-- Start of Passage to read --

Raanan, Commander of the Irgun in Jerusalem, opened the meeting. He said that the aim was not only to free the western suburbs of Jerusalem from the threat of Deir-Yassin but also primarily to seize the initiative. The time had come to abandon the defensive stance and take the offensive and move into enemy territory. Occupation of the village would demonstrate to the Arabs that the attacker could also be attacked. It would also elevate the morale of the people of Jerusalem and restore their self-confidence. Politically speaking, the operation would mark a change in conception and would alter the direction of the war: no longer retaliation operations, but occupation with the intention of holding on to gains. Our own people and the entire world would realise that the Jews were not ready to relinquish Jerusalem, and if necessary, they would take it by force of arms.

-- End of Passage to read --

**Objective 1**
Turn the records, starting at the line that contains "class: Aves" and ending at the end of the records, into a numbered list with blank lines left out.
The records have no connection to the text above.

-- Start of Record excerpts --

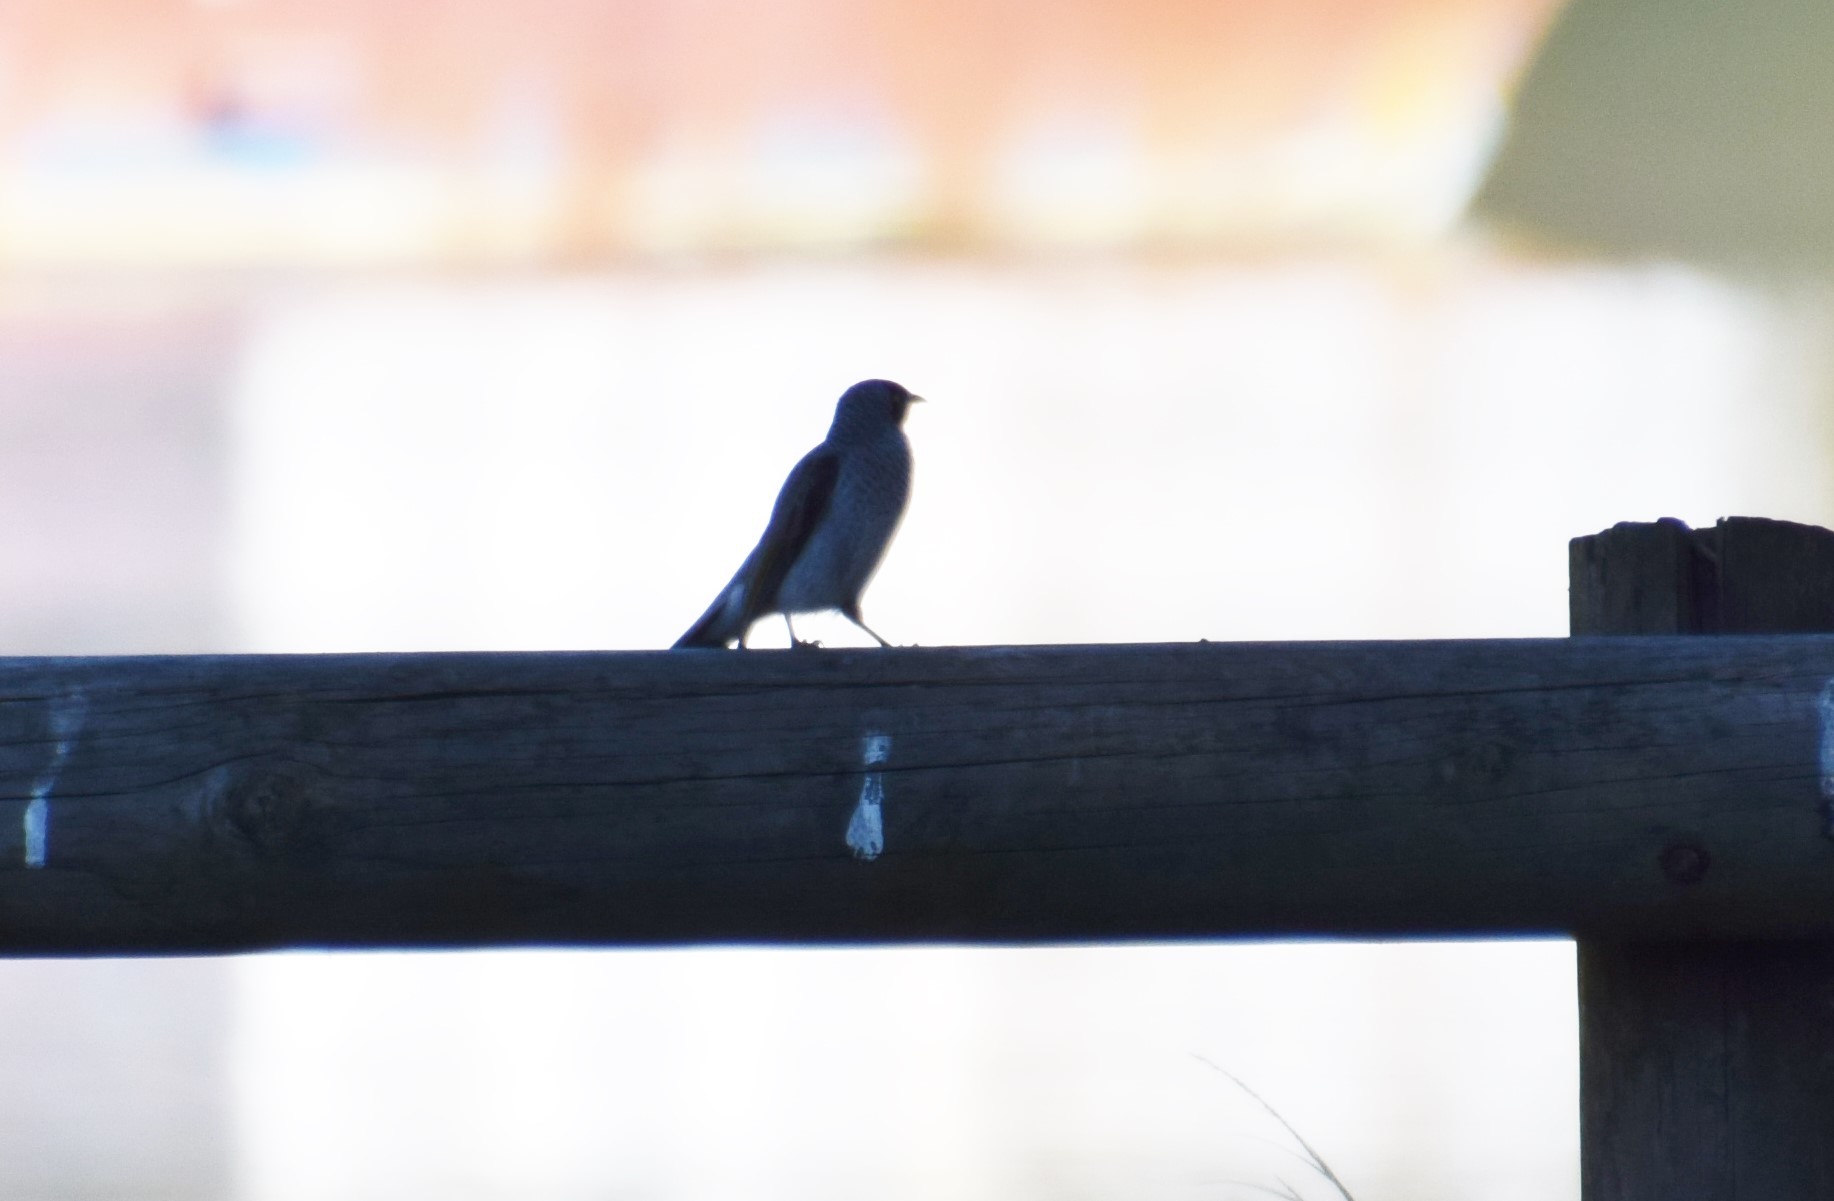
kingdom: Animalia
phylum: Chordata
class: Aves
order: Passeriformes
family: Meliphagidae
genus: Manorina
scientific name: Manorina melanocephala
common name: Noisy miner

-- End of Record excerpts --

**Objective 2**
Decide whether each statement agrees with the passage about the Irgun meeting, answering yes or no and quoting the words of the passage that settle it: (a) Raanan was Commander of the Irgun in Jerusalem. (b) The operation was to be another retaliation operation. (c) Occupying the village was expected to lower the morale of the people of Jerusalem.

**Full response 1**
1. class: Aves
2. order: Passeriformes
3. family: Meliphagidae
4. genus: Manorina
5. scientific name: Manorina melanocephala
6. common name: Noisy miner

**Full response 2**
(a) Yes: "Raanan, Commander of the Irgun in Jerusalem, opened the meeting."
(b) No: "no longer retaliation operations, but occupation with the intention of holding on to gains."
(c) No: "It would also elevate the morale of the people of Jerusalem and restore their self-confidence."